Purtroppo Ubisoft vuole privarci di questo godimento diffuso, annunciando l’eliminazione di qualsiasi manuale cartaceo per i suoi videogiochi futuri, in favore di una controparte esclusivamente digitale. Che scandalo!

Anche voi, come noi, siete sicuri che questa mossa contribuirà ad un abbassamento di prezzo dei loro titoli futuri? Come no.

Torniamo seri, quanti di voi non si aspettavano una notizia del genere prima o poi? Il boschetto dell’Amazzonia ringrazia, gli appassionati vecchio stampo un po’ meno.

11 comments on “Ubisoft dice addio ai manuali cartacei!

  1. Vista la qualità dei libretti recenti(ricordo con lacrimuccia il manuale di Donkey Kong Country)e la loro effettiva utilità drasticamente ridotta nel momento in cui fanno un tutorial in qualunque gioco, direi che la cosa non mi stupisce.
    E, malgrado il mio feticismo videoludico, non è cosa che mi turberebbe particolarmente SE servisse veramente ad abbasare un pò i prezzi.(Lo so, il mio ottimismo è inguaribile!).

  2. Per i giochi usa e getta, con manuali inutili di 10 pagine, di cui 4 bianche con su scritto “note” penso che il discorso non faccia una piega. Non a caso l’iniziativa parte da Ubisoft che ultimamente nemmeno vuole che i suoi giochi vadano giocati (ancora ci sono casini con il DRM di Settlers 7).

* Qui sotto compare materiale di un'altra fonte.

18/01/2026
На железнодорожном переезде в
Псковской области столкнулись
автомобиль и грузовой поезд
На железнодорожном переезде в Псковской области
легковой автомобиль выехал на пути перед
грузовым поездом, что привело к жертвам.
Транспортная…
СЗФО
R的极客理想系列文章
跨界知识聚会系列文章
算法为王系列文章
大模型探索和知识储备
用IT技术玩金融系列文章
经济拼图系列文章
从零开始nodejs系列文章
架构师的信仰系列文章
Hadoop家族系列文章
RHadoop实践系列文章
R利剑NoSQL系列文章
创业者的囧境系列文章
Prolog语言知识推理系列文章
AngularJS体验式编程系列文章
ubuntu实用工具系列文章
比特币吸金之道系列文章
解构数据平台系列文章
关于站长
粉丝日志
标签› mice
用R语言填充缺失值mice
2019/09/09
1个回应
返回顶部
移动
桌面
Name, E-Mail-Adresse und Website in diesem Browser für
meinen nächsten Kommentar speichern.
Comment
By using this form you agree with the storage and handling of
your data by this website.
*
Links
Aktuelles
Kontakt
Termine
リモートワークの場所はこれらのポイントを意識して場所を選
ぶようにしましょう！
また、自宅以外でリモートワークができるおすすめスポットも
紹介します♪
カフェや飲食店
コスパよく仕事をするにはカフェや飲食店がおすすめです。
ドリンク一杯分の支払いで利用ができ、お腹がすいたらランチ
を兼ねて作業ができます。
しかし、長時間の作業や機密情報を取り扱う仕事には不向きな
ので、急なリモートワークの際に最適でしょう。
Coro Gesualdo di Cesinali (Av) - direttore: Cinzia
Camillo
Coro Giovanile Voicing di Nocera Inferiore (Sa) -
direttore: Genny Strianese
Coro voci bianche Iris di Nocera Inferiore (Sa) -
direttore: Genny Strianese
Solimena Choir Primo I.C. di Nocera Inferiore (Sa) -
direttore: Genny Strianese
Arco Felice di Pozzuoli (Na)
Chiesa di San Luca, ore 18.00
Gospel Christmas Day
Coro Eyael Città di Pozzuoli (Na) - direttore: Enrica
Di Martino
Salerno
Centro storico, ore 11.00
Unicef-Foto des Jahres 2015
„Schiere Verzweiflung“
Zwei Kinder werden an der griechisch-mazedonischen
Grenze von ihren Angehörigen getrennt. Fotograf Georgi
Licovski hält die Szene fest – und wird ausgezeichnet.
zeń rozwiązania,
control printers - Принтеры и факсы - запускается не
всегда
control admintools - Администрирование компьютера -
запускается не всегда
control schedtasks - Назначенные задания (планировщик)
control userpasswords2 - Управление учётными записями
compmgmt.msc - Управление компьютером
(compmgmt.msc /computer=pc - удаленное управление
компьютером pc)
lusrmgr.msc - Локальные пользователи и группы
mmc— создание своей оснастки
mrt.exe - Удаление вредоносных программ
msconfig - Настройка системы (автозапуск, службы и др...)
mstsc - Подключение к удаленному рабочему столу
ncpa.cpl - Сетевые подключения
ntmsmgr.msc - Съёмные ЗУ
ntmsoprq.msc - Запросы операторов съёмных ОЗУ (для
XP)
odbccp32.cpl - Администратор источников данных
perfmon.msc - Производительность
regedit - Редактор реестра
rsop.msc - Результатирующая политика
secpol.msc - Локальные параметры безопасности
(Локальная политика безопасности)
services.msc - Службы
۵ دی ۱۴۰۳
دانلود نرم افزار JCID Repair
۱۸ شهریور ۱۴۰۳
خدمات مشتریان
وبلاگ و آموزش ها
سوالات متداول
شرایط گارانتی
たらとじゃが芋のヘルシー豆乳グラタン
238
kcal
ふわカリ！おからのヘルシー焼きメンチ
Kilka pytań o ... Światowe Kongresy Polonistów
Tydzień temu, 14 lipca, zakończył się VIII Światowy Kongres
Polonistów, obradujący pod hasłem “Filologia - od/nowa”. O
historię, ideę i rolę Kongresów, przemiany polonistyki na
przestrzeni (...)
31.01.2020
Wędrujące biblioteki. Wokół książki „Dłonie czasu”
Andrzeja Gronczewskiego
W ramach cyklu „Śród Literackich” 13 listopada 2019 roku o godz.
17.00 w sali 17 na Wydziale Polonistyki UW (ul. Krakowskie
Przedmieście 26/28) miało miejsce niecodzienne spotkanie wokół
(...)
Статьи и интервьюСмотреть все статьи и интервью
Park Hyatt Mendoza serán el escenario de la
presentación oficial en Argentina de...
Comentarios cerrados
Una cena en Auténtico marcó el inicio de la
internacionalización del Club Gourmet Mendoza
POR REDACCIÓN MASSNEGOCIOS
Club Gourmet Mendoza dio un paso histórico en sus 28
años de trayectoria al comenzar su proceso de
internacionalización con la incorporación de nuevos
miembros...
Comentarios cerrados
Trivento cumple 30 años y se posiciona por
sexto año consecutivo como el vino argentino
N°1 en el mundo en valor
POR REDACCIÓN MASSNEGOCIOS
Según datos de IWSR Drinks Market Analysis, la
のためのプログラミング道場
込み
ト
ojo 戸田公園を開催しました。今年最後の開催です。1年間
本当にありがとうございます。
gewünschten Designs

    Però ci sono casi e generi in cui il manuale è parte integrante del gioco, ne approfondisce i temi, stabilisce i presupposti e le motivazioni dei personaggi, illustra i contesti storico-sociali in cui si svolge la storia e così via. In questi casi è un ottimo supporto multimediale per metterti subito in carreggiata senza presentazioni troppo sempliciste e fuorvianti. Senza contare che ci sono giochi in cui è richiesto un minimo di cervello e quindi c’è anche bisogno di una spiegazione esaustiva del sistema di gioco (mi vengono in mente gli strategici Paradox).

    Spero solo che rimanga almeno un item da Collector’s Edition laddove serve, per alcuni generi un buon manuale è molto più utile di un artbook inutie 🙂

  3. Mancherà la sniffata cartacea che comunque, da anni, rappresentava solo un’azione meccanica interna all’atto dello scartare la confezione. Spero sia una presa di posizione isolata; da che ho memoria, Ubisoft non si è mai particolarmente applicata nella produzione della propria manualistica.

  4. C’è stato già un precedente da parte di Valve che si limitò a inserire un misero foglio di carta all’interno delle confezioni di Half Life 2 (anche nella pessima Limited). Ho paura che presto anche altri colossi seguiranno Ubisoft.

  5. I più scandalosi comunque sono Sony e Nintendo che ogni volta che ti vendono un pezzettino di plastica mettono dentro chili di carta inutile con istruzioni in 20 lingue diverse e duecentomila disclaimer.

    In generale l’idea mi piace. Molti RPG già riportano dei codex che possono sostituire i manuali nel gioco ma il top resta l’approccio alla Lost Odyssey, dove il codex è anche il gioco.

  6. Generalmente le edizioni budget qualcosa di cartaceo ce l’hanno nella confezione (su console sono sempre presenti i manuali), ad esclusione dei titoli allegati alle riviste (per ovvie ragioni).

  7. di cartaceo hanno solo le istruzioni e il percorso da cui prendere l’edizione digitale del manuale.